§ **What to do**:
For every line in the records below that holds "shoulder", make a copy.

§ **The input**:
* * * * *
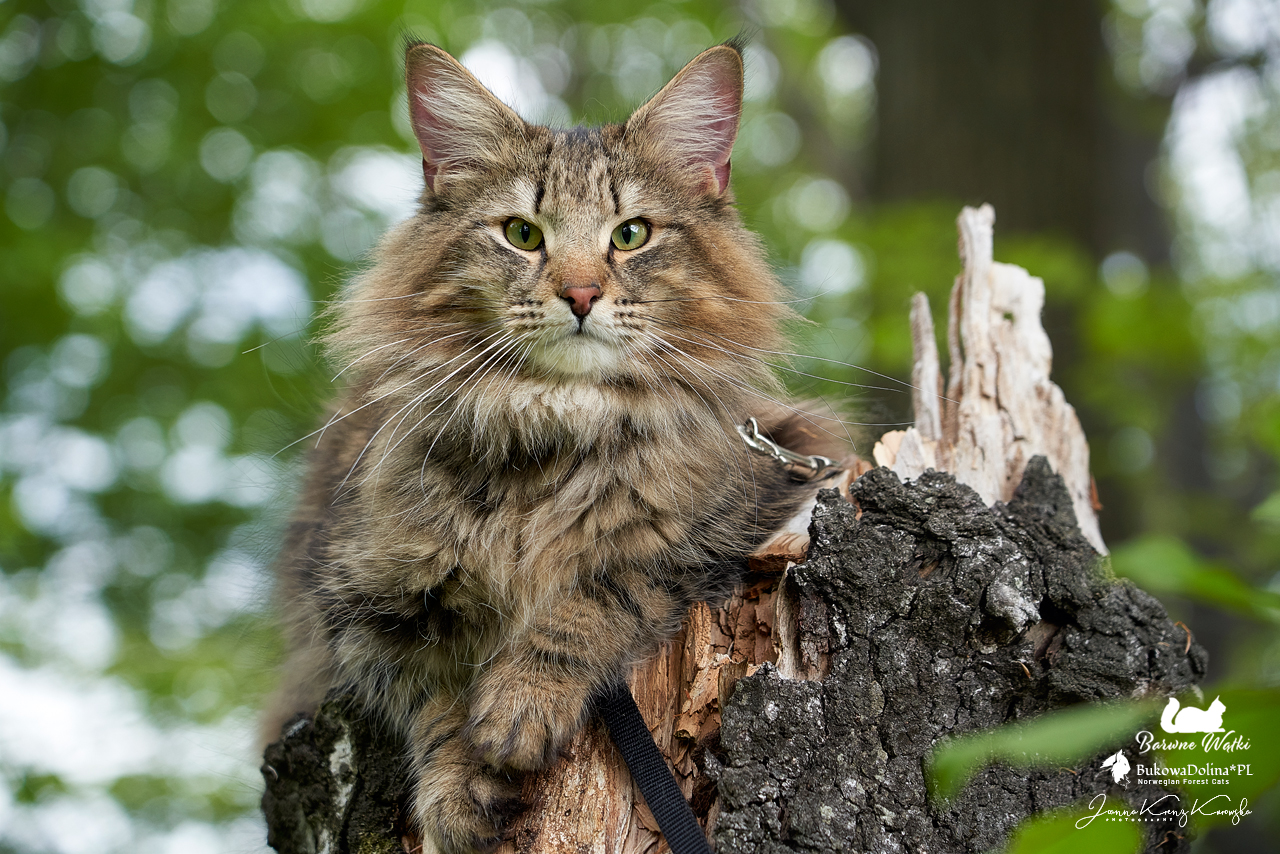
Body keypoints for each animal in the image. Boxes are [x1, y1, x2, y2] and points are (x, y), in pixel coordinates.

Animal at [268, 39, 848, 853]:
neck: (551, 430)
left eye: (631, 234)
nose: (579, 295)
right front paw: (459, 780)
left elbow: (598, 589)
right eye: (522, 233)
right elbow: (436, 686)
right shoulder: (358, 604)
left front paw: (521, 703)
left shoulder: (747, 500)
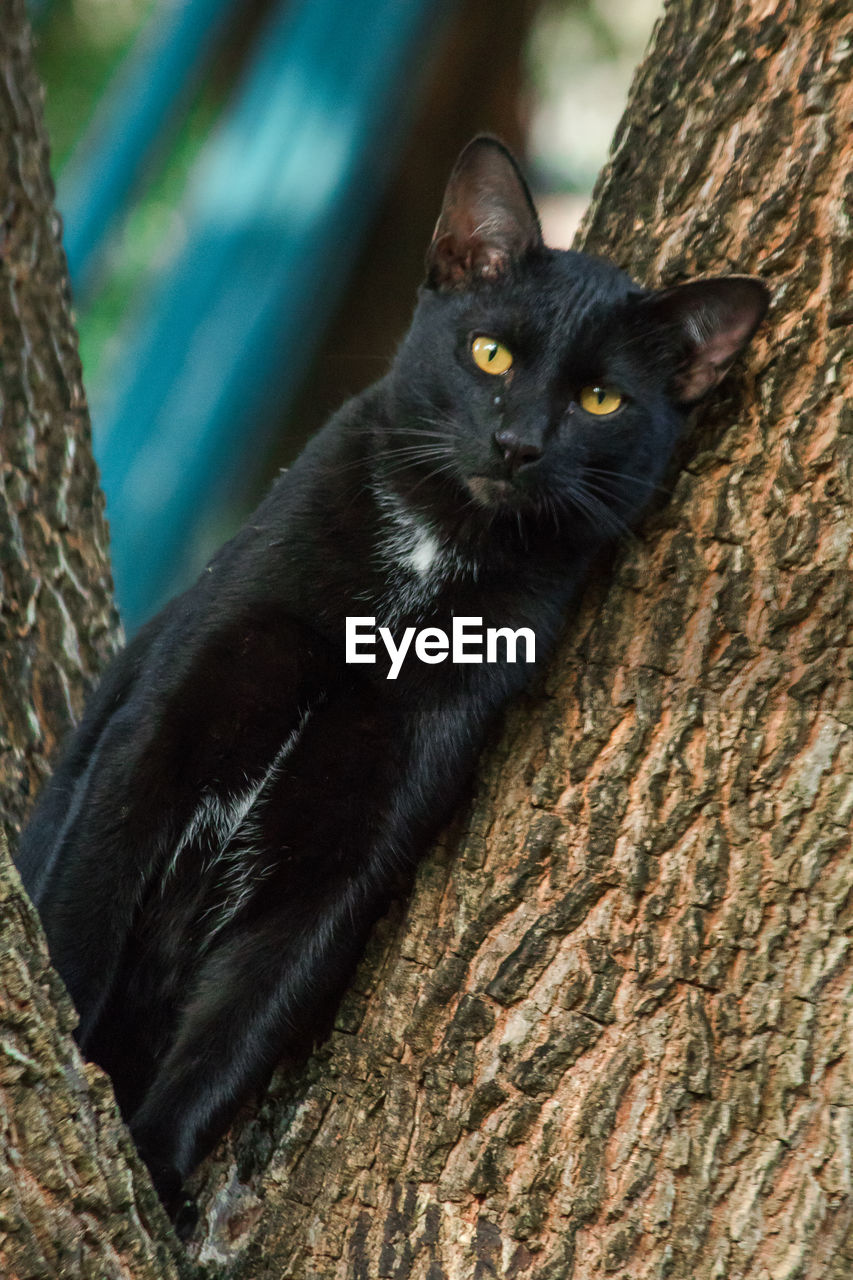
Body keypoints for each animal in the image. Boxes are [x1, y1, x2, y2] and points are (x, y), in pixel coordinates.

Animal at [16, 137, 768, 1208]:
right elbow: (84, 905)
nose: (516, 443)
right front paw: (76, 1088)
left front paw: (156, 1173)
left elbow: (243, 1024)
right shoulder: (158, 730)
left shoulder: (356, 845)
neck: (424, 563)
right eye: (490, 354)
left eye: (600, 399)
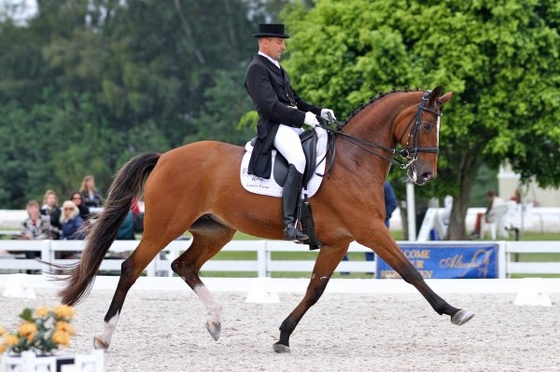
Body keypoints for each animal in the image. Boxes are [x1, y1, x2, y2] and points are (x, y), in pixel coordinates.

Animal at [59, 85, 474, 354]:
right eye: (425, 125)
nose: (425, 176)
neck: (354, 161)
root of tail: (165, 157)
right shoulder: (368, 230)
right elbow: (410, 271)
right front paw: (455, 311)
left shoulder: (339, 241)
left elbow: (315, 290)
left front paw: (283, 336)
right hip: (164, 227)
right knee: (131, 268)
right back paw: (104, 337)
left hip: (215, 231)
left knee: (184, 265)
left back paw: (215, 321)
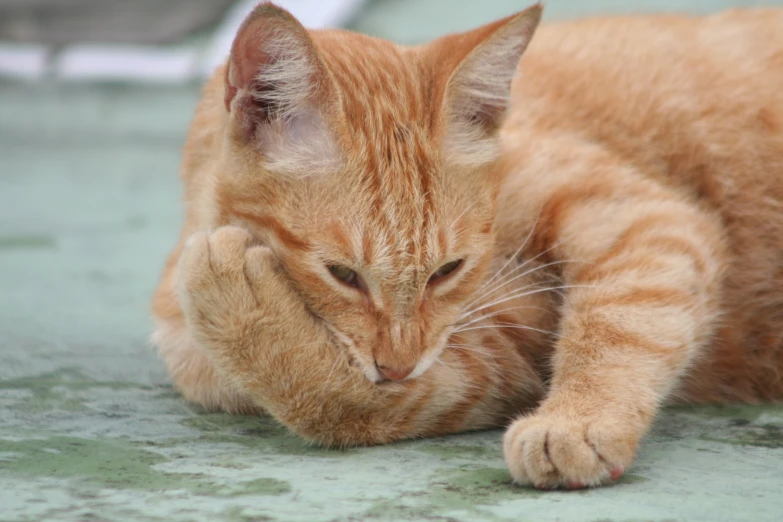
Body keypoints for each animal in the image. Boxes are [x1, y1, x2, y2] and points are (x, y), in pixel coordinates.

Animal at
* * * * *
§ **Answer to this exercise**:
right shoulder: (358, 604)
left shoulder: (747, 500)
right shoulder: (158, 730)
left shoulder: (356, 845)
right shoulder: (368, 230)
left shoulder: (339, 241)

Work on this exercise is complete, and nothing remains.